Questo concetto, come abbiamo già visto quando abbiamo parlato de Il viaggio dell’Eroe di Christopher Vogler, ha avuto grande successo in narratologia. La narratologia è la materia che studia metodi e tecniche della scrittura. In narratologia, l’archetipo è la funzione che svolge un personaggio in una storia ed è la personificazione di determinate qualità umane.
L’archetipo del “romanzo rosa” è il personaggio di Cenerentola.
Cenerentola ci è nota attraverso le opere di diversi autori: Giambattista Basile (1566-1632), Charles Perrault (1628-1703) e i fratelli Jacob Ludwig (1785-1863) e Wilhelm Karl Grimm (1786-1859). La versione cinematografica prodotta da Walt Disney è basata sulla fiaba Cenerentola di Perrault.
Elenchiamo le peculiarità dell’archetipo di Cenerentola trasmesse anche al “romanzo rosa”:
– il potere della donna è la seduzione, strettamente legata alla bellezza: nella fiaba è l’elemento principale che spinge il principe a cercarla, ad agire;
– elementi tipici: orfana infelice, rivali malvagie, principe azzurro, prova da affrontare, matrimonio;
– la donna deve meritare il suo premio attraverso un comportamento virtuoso.
Loveworld: il mondo dell’amore
Il “romanzo rosa” rappresenta un mondo preciso: il loveworld, cioè il “mondo dell’amore”.
Si tratta di un mondo in cui l’amore è onnipresente e, dopo una serie di peripezie, è destinato a trionfare, in cui l’erotismo femminile è finalmente accettato. È un altro mondo rispetto al mondo reale.

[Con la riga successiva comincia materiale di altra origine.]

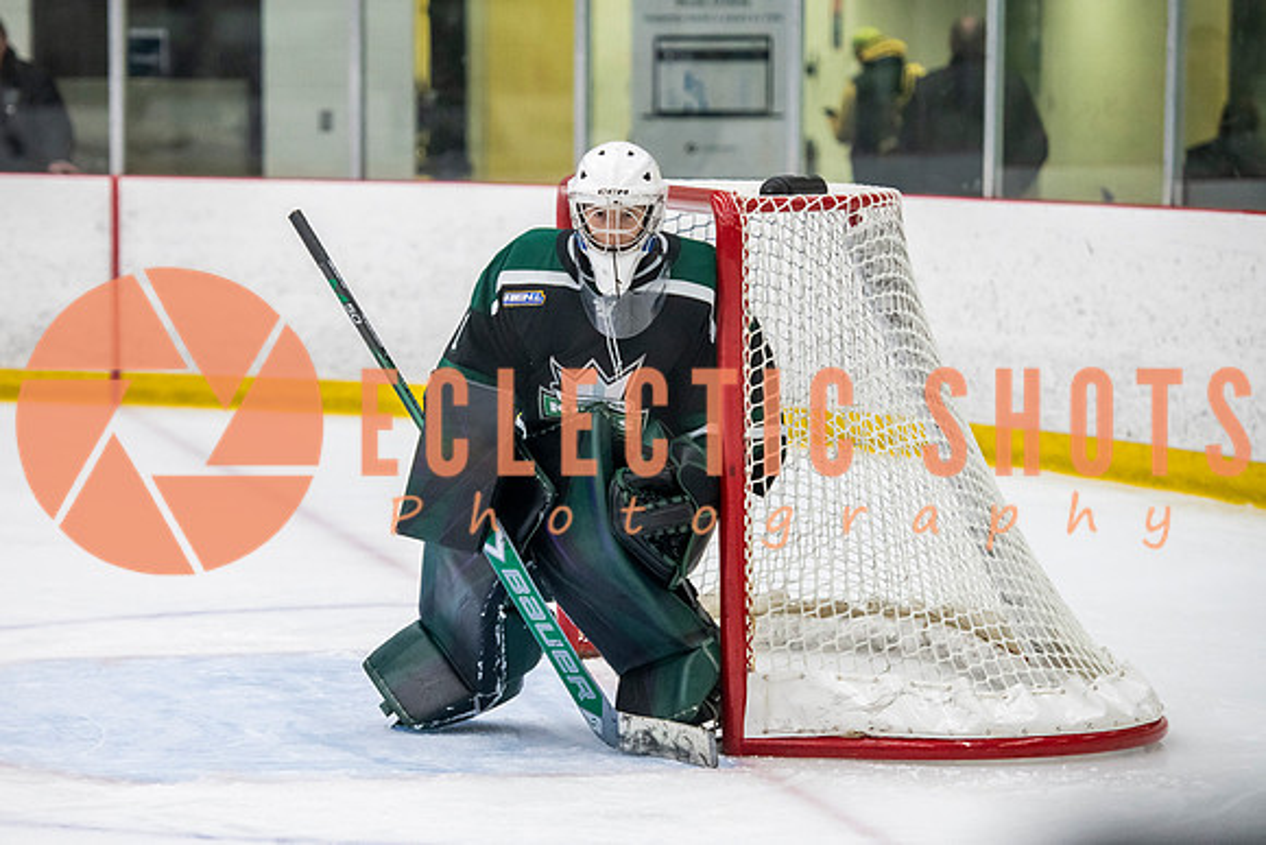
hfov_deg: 13.2
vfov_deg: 8.8
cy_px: 408
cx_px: 550
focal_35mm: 155
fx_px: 5469
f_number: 3.2
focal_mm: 130
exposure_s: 1/640
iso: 3200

La donna-lettrice può immergersi nel “mondo dell’amore” e così dimenticare quanto vive nel mondo reale. Le consumatrici di questo prodotto editoriale, come abbiamo già detto, vivevano una realtà che non badava ai loro bisogni, alle loro esigenze, né rispettava la loro identità. Da questo punto di vista il “mondo dell’amore” può essere considerato alla stregua di un “mondo alla rovescia”. In fondo ne ha alcune caratteristiche: le consuetudini e le norme sociali, nel “mondo dell’amore”, sono rifiutate, o sfidate con successo, l’esito finale è il trionfo dell’amore.
L’iniziatrice del “romanzo rosa”: Liala
Possiamo dire che il “romanzo rosa” così come lo conosciamo sia iniziato con Liala.

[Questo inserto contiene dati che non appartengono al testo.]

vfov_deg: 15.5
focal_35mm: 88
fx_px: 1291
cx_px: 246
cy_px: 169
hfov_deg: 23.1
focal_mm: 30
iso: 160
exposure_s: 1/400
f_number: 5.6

Liala è lo pseudonimo che ha coniato Gabriele D’Annunzio (1863-1938) per Amalia Liana Negretti Odescalchi (1897-1995). Ha cominciato a scrivere nel 1931, in seguito alla morte del suo grande amore, il marchese Vittorio Centurione Scotto (1900-1926), precipitato da un idrovolante. Il suo primo romanzo è Signorsì, viene pubblicato da Mondadori. Da allora Liala ha scritto oltre settanta romanzi e ha venduto milioni di copie in tutto il mondo.
Liala, per come ha strutturato i suoi romanzi, involontariamente ha codificato il genere rosa. Si tratta di una forma fissa, senza variazioni, che viene ripresa non solo in Italia, ma anche negli Stati Uniti.
Roccella attribuisce a Liala il merito di avere operato una vera e propria rivoluzione:
“Solo un romanzo che riproducesse narrativamente la qualità del sogno e del fantasma poteva interrompere la devastante catena di disgrazie, impossibilità, divieti e censure in cui le donne incorrevano nello sforzo di modificare il proprio ruolo.”
(Eugenia Roccella, La letteratura rosa, Editori Riuniti, 1998, p. 22.)